Umweltkreis und Vereine laden zum Wettbewerb für mehr Artenvielfalt – Anmeldung bis 7. Mai

Leutkirch – Die Summe aller Gartenflächen in Deutschland ist größer als alle Naturschutzgebiete zusammen. Daher kann jeder im eigenen Garten etwas für die Artenvielfalt tun. Vor diesem Hintergrund laden der Umweltkreis und der NABU Leutkirch, der Bezirksimkerverein Leutkirch und der Obst- und Gartenbauverein Leutkirch alle Mitbürger aus Leutkirch und den Teilorten zur Teilnahme am Naturgarten-Wettbewerb „Garten NATÜRlich“ ein. Dazu gibt es einen Flyer bei der Touristinfo, in der Stadtbibliothek  oder im Unverpacktladen – Anmeldung ist noch bis 7. Mai. Mitmachen und Gewinnen – Die Natur gewinnt auf jeden Fall.

„Durch die zunehmende Flächenversiegelung und die Intensivierung der Landwirtschaft verschwinden Hecken, Säume und blütenreiche Wiesen, die Vögeln und Insekten Lebensraum und Nahrung bieten. Die Zahl und die Masse der Insekten hat in Deutschland seit den 90er Jahren rapide abgenommen. Gerade Gärten können zu wichtigen Rückzugsräumen für Tiere und Pflanzen werden, wenn sie naturnah und vielfältig gestaltet sind“, sagt Wibke Wilmanns, Geschäftsführerin des Umweltkreises.

Alternativen sind gut umsetzbar

Als Alternative zum Einheitsgrün aus Rasen, Bambushecke und Kirschlorbeer empfehlen die Vereine vor allem heimische Pflanzen, die mit Pollen, Nektar und Beeren Vögel und Insekten anlocken. Außerdem raten sie zu einer Vielfalt an kleinen Biotopen und zum Verzicht auf Pestizide, torfhaltige Erde und chemischen Dünger. Auch bei der Pflege lässt sich Arbeit sparen, wenn man gezielt lenkt – und Nützlingen die Arbeit überlässt.

Weniger Arbeit – mehr Vielfalt

„Wer glaubt, dass Naturschutz im Garten anstrengend ist und Unordnung verursacht, liegt falsch. Schon mit kleinen Handkniffen lassen sich tolle Erfolge erzielen, die Freude machen und für Entspannung sorgen.“ Ein buntes Beet aus heimischen Wildstauden etwa oder eine Igel-Ecke. Essbare Wildkräuter können den Speiseplan ergänzen. Gleichzeitig liefern sie Blüten für Hummeln und Schmetterlinge. „Vielfalt fördert auch das Naturerlebnis. Im eigenen Garten können Tiere besonders gut beobachtet und bestimmt werden“, sagt Wibke Wilmanns, die dieses Hobby seit einigen Jahren mit wachsender Begeisterung betreibt.

Vögeln etwas bieten – Nisthilfen und Nahrung

Auch für Vögel können wir viel im Garten tun. Sie finden in der freien Landschaft immer weniger Nahrung und wandern in die Siedlungsräume. Für jede Art lässt sich im Garten etwas verbessern: Bäume und Sträucher sind wichtig als Nistplätze, zum Schutz und als Nahrungsquelle. Zugvögel „tanken“ beispielsweise am Holunder auf.
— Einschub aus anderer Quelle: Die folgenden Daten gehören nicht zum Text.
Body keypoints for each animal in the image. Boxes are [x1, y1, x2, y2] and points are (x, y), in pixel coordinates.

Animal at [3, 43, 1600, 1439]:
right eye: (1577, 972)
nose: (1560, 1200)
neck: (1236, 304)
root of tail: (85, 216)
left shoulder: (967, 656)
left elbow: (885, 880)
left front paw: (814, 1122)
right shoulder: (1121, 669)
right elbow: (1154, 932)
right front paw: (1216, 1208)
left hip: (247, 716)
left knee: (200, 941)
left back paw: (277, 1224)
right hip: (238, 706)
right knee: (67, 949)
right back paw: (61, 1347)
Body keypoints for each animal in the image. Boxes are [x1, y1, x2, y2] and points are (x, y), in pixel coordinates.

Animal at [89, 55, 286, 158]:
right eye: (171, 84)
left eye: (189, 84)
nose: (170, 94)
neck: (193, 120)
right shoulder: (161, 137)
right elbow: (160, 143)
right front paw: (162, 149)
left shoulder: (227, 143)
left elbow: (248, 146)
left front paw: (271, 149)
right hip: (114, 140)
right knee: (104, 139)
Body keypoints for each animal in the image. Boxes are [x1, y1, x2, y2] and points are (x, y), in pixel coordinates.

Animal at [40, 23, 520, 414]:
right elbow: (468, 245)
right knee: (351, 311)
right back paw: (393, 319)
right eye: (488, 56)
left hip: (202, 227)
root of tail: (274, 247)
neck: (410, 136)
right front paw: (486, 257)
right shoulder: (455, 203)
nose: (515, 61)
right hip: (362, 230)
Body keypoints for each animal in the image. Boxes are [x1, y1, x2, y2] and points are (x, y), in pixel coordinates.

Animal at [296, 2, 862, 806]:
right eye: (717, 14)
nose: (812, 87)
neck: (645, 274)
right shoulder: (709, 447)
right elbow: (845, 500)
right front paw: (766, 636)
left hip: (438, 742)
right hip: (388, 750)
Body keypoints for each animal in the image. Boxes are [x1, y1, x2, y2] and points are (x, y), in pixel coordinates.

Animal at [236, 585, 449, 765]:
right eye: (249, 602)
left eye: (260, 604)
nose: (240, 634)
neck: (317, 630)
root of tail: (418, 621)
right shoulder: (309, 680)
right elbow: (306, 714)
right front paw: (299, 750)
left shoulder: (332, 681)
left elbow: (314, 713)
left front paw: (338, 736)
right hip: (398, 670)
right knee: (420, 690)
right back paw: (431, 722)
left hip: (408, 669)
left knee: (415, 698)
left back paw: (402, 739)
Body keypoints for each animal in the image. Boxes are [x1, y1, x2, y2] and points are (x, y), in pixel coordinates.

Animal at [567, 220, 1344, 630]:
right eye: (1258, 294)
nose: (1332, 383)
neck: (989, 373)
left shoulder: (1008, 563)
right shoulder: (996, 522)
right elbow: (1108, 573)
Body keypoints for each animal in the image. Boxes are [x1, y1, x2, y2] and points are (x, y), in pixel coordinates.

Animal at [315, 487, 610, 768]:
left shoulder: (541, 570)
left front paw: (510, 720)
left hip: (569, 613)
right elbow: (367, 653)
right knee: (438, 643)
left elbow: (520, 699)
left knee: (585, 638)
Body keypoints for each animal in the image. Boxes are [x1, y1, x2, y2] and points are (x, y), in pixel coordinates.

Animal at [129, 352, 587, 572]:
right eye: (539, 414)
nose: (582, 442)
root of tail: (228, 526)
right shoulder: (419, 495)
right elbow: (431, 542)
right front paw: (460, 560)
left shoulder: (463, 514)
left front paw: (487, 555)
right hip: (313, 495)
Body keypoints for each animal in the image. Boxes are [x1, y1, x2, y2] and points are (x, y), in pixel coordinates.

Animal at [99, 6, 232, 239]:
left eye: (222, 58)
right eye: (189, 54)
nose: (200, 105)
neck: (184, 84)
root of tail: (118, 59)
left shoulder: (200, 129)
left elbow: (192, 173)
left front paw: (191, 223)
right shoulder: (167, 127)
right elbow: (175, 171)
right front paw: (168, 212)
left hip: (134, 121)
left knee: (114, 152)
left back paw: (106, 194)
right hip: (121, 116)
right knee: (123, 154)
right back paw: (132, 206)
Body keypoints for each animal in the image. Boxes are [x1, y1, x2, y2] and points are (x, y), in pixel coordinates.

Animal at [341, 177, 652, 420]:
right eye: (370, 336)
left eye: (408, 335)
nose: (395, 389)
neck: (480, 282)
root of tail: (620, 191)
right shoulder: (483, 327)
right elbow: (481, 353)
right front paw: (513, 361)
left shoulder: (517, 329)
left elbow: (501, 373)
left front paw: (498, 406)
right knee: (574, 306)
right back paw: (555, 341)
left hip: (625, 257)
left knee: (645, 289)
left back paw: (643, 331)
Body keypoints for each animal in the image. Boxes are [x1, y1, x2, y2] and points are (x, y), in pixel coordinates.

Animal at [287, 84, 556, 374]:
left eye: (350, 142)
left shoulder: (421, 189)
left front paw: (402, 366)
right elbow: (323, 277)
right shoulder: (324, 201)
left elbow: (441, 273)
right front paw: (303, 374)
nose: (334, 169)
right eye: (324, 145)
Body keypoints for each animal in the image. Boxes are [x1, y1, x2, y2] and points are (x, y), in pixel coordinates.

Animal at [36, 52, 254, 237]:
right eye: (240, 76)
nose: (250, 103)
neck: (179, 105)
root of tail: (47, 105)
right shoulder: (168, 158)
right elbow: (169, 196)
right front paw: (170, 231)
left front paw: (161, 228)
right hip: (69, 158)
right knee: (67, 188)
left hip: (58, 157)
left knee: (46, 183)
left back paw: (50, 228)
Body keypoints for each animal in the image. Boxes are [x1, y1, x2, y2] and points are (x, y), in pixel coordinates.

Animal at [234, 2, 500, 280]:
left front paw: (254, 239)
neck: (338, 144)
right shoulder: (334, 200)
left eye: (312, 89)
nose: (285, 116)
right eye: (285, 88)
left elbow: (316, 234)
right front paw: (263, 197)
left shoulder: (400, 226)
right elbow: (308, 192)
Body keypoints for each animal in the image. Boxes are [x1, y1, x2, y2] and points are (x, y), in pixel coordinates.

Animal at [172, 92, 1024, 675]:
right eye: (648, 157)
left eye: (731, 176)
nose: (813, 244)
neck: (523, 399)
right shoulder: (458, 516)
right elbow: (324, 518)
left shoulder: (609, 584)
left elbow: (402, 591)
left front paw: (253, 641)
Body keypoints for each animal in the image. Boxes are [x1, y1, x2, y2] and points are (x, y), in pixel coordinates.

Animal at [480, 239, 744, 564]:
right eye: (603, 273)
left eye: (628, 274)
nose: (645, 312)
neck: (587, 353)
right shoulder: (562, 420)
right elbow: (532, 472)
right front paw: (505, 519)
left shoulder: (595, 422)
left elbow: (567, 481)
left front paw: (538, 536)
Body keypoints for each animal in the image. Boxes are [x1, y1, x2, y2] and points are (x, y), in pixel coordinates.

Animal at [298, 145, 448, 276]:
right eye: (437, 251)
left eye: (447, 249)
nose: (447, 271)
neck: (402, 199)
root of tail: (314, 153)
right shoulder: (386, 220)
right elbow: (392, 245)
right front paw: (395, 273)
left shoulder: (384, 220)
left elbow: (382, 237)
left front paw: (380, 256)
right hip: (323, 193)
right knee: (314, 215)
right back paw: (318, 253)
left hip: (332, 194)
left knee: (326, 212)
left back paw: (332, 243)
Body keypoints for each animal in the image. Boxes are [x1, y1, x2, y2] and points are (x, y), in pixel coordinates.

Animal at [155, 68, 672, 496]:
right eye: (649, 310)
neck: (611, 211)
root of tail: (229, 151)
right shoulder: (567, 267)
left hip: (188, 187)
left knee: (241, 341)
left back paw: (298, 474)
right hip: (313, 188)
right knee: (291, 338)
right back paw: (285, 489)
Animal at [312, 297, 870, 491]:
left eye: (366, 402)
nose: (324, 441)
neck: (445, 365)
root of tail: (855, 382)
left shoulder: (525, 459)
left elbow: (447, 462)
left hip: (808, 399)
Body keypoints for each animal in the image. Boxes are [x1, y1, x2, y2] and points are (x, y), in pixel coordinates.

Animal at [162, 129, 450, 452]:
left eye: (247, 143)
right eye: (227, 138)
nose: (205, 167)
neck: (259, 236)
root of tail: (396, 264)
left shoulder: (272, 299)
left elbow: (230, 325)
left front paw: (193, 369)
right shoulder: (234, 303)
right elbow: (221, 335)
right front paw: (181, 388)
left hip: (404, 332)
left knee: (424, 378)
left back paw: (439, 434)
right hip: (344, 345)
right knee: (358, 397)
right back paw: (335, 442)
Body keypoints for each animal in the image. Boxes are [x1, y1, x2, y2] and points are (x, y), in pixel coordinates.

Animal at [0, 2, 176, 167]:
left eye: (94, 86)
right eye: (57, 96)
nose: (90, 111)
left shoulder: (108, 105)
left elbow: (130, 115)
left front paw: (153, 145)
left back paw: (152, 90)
Auch Standvögel wie Grünfink und Amsel, die in unseren Breiten verweilen, benötigen Sämereien und Früchte heimischer Sträucher. Ergänzend können Nistmöglichkeiten angeboten werden.

Wichtig für Insekten und damit auch für Vögel ist der Verzicht auf chemische Schädlingsbekämpfung. Zudem hilft den Tieren räumlich- und zeitversetztes Mähen sowie mehr Handarbeit. Bei einem maschinellen Mähvorgang werden 85 bis 88 % der anwesenden Insekten getötet. Häufiges Mähen verhindert Blütenbildung und verursacht Nahrungsmangel. Insbesondere Igel, Amphibien und Reptilien werden durch den nächtlichen Einsatz von Mährobotern häufig verletzt oder verstümmelt.

Über die Rahmenbedingungen des Naturgarten-Wettbewerbs „Garten NATÜRlich“ informiert ein Flyer. Er liegt im Unverpackt-Laden, im Gotischen Haus und in der Bücherei aus. Außerdem kann er auf www.umweltkreis-leutkirch.de heruntergeladen werden. Bis Freitag, 7. Mai werden Bewerbungen angenommen.

Die Gärten werden im Sommer von einer fachkundigen Jury im Beisein der Besitzer begutachtet. Bei einer Prämierung im Herbst bzw. Winter werden Preise verliehen.